Movimentos como esses são mais entusiasmados em se tornarem virais de TikTok do que em contribuir como solução da pólis, na verdadeira arena de negociações da vida, o caminho da política.
E, assim, vamos reinventando a roda enquanto exploramos a nós mesmos, conferindo um novo sentido a um velho problema. Assumindo a hipocrisia, Coffice cria um desses fenômenos de ressignificação sem necessariamente reduzir jornada, aumentar renda ou centralizar a vida. Coffice é uma filosofia similiar ao que lá pelos Estados Unidos o pessoal começou a chamar de coffee badging, mas este assunto a gente trata na próxima semana.
Coffice da semana: Café Zinn (SP)
Café Zinn é um dos bons coffices de São Paulo capital. Para este propósito refiro-me à unidade da Haddock Lobo e não às versões “petit” da marca em shoppings, onde, pela comodidade, é possível tomar ótimos cafés sem recorrer a franquias gringas ou cápsulas (fica a dica).
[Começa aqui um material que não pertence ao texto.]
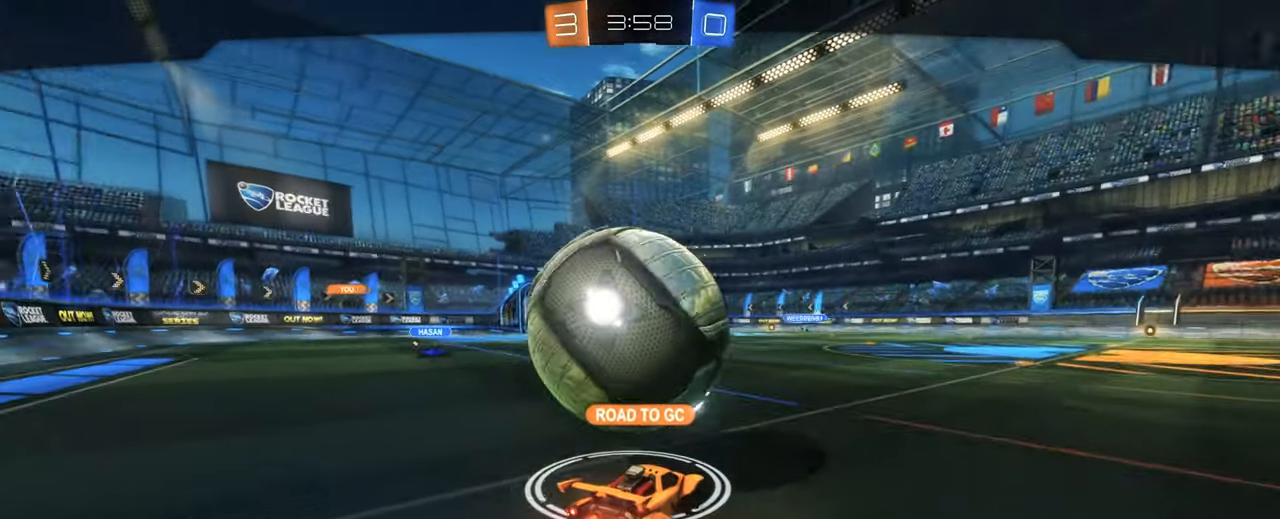
{"keys": [], "mouse": [], "events": []}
Mas na cafeteria mais espaçosa (e de cardápio completo) desde o nome assume notável mineiridade. Algumas opções de pão de queijo abrem o apetite. Há a tradicional bem mineirão (aquele estilo caipira, com sinais de queimadinho), mas também você pode recorrer ao pão de queijo funcional de tapioca (uma redundância justificável pelo fato de que tapioca é um preparo mais completo do que o simples polvilho), no qual é acrescido linhaça e chia.
A casa se orgulha de seu bolo de chocolate com cobertura quente de ganache, batizado de zinn delírio, embora entregue outras opções mais leves de bolinhos, o que toda boa cafeteria deve servir.
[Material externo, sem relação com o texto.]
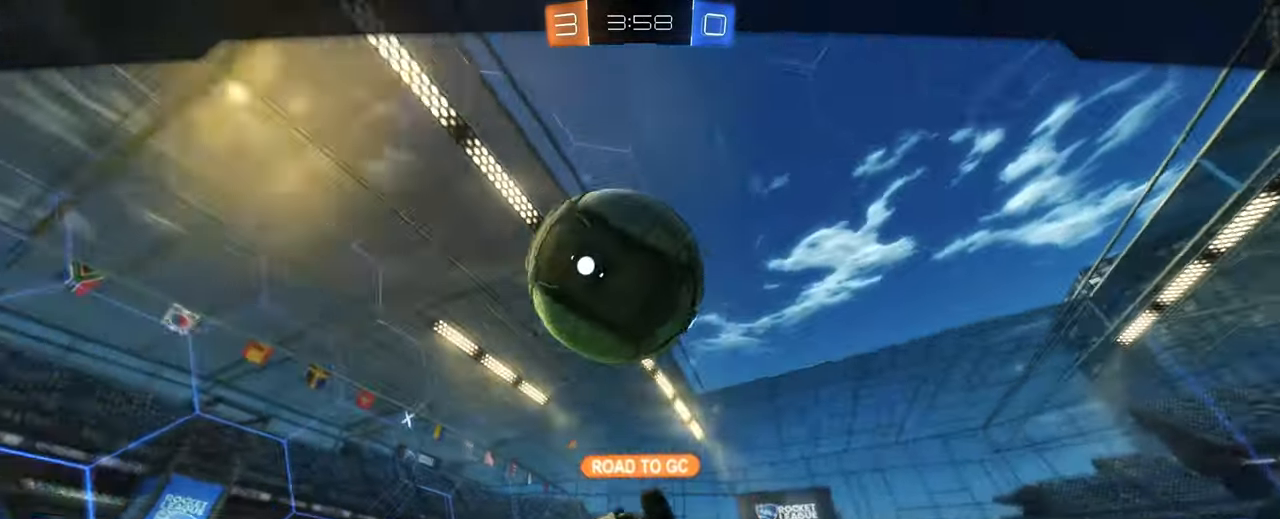
{"keys": [], "mouse": [], "events": []}
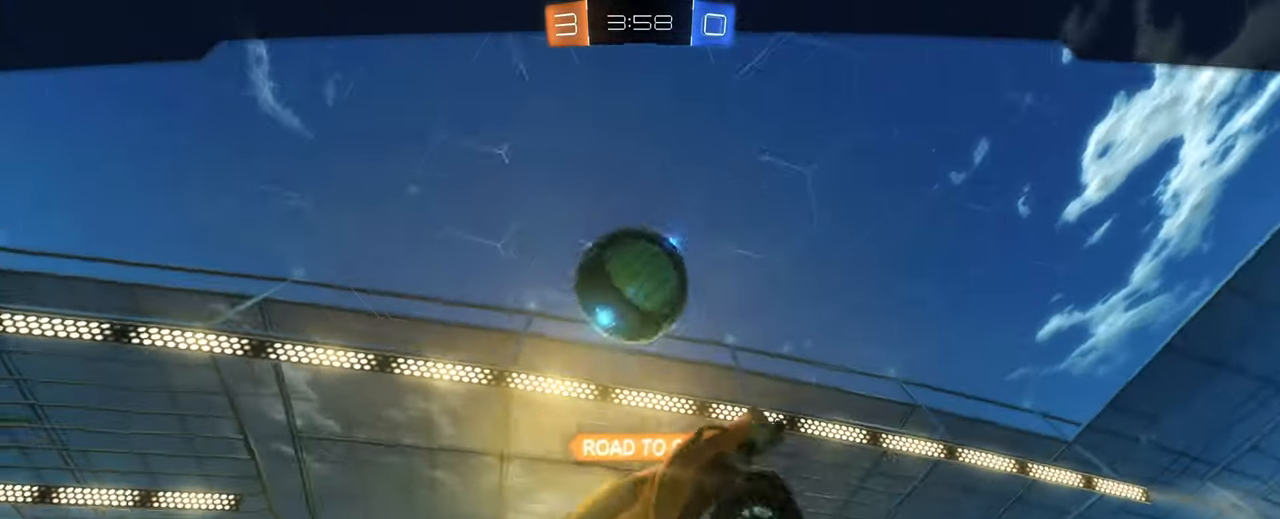
{"keys": [], "mouse": ["right"], "events": [[467, "mouse_right", "down"]]}
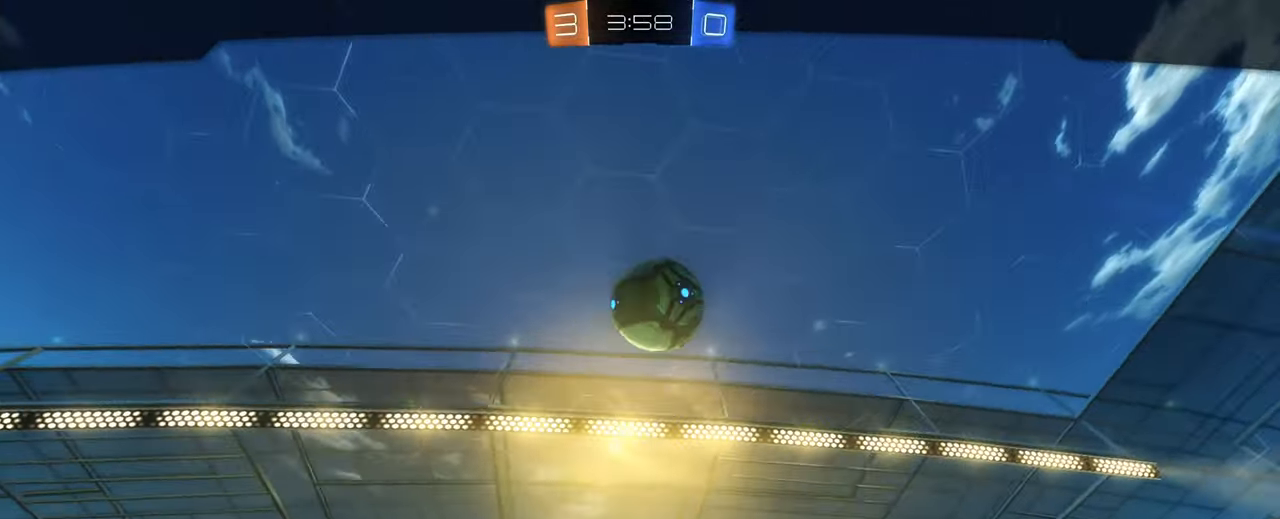
{"keys": [], "mouse": [], "events": [[100, "mouse_right", "up"], [117, "e", "down"], [217, "e", "up"], [383, "a", "down"], [417, "a", "up"]]}
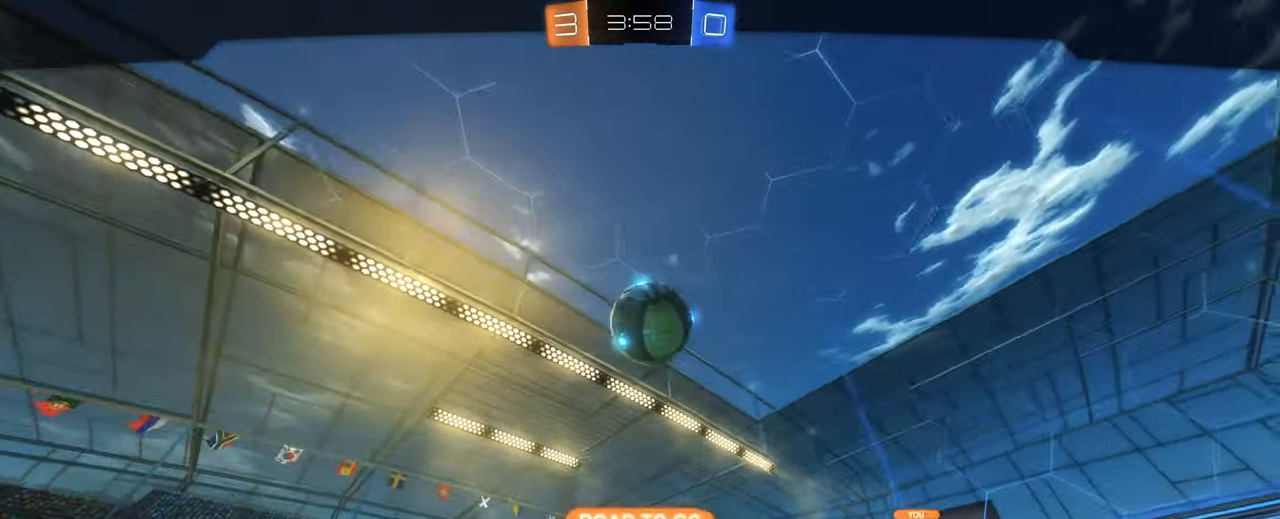
{"keys": [], "mouse": [], "events": [[333, "mouse_right", "down"], [500, "mouse_right", "up"]]}
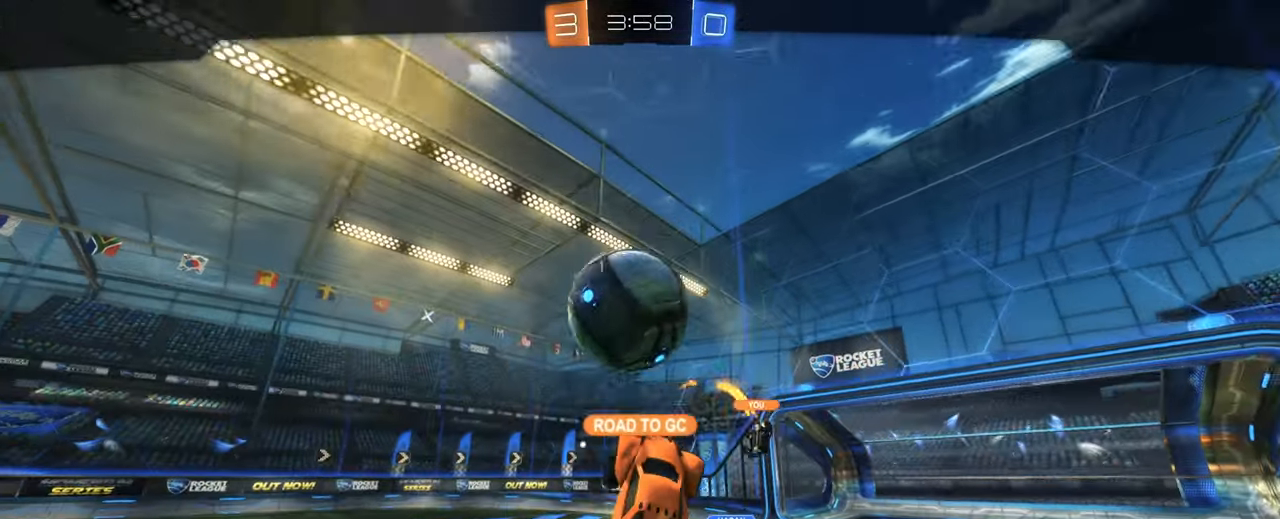
{"keys": [], "mouse": [], "events": []}
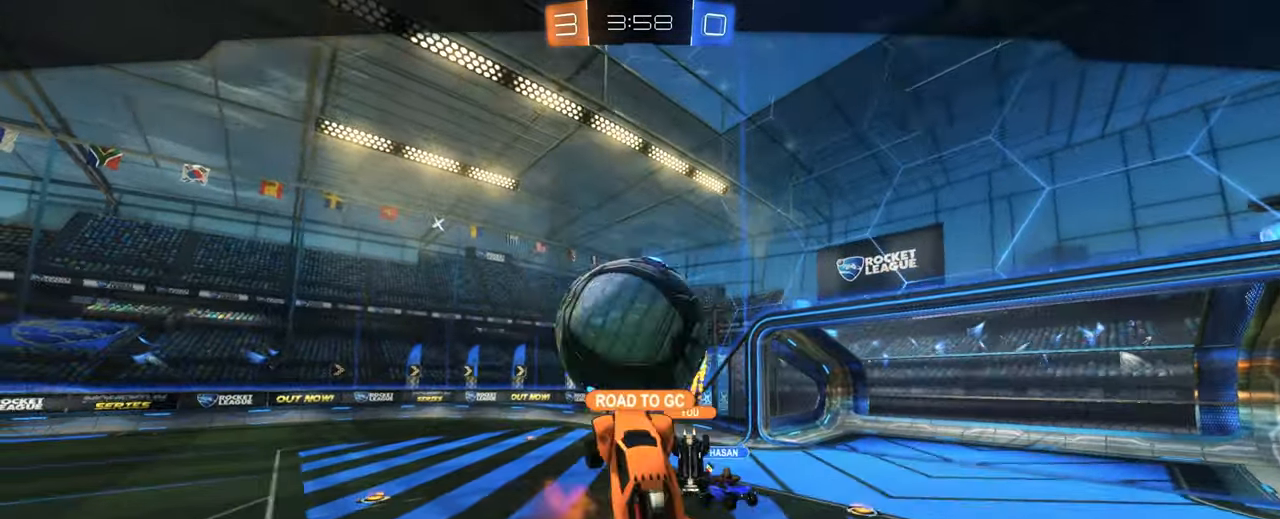
{"keys": [], "mouse": ["wheel"], "events": [[183, "mouse_left", "down"], [200, "mouse_left", "up"], [483, "mouse_wheel", "down"]]}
E, claro, no serviço de barismo, saem ótimas bebidas. Não é só um “cafezinn”. Tem uns cafezões por lá também, além de wi-fi e tomadas para se acomodar para uma segunda-feira mínima.
Ah, o café serve almoço, portanto, não deixe de lembrar do que falamos no nosso manual de boas práticas: evite horários de pico e de grande rotatividade de clientes, vai ser bom pra cafeteria, que venderá mais (tendo sua mesa vaga), e também para você, que não ficará trabalhando no meio do rush.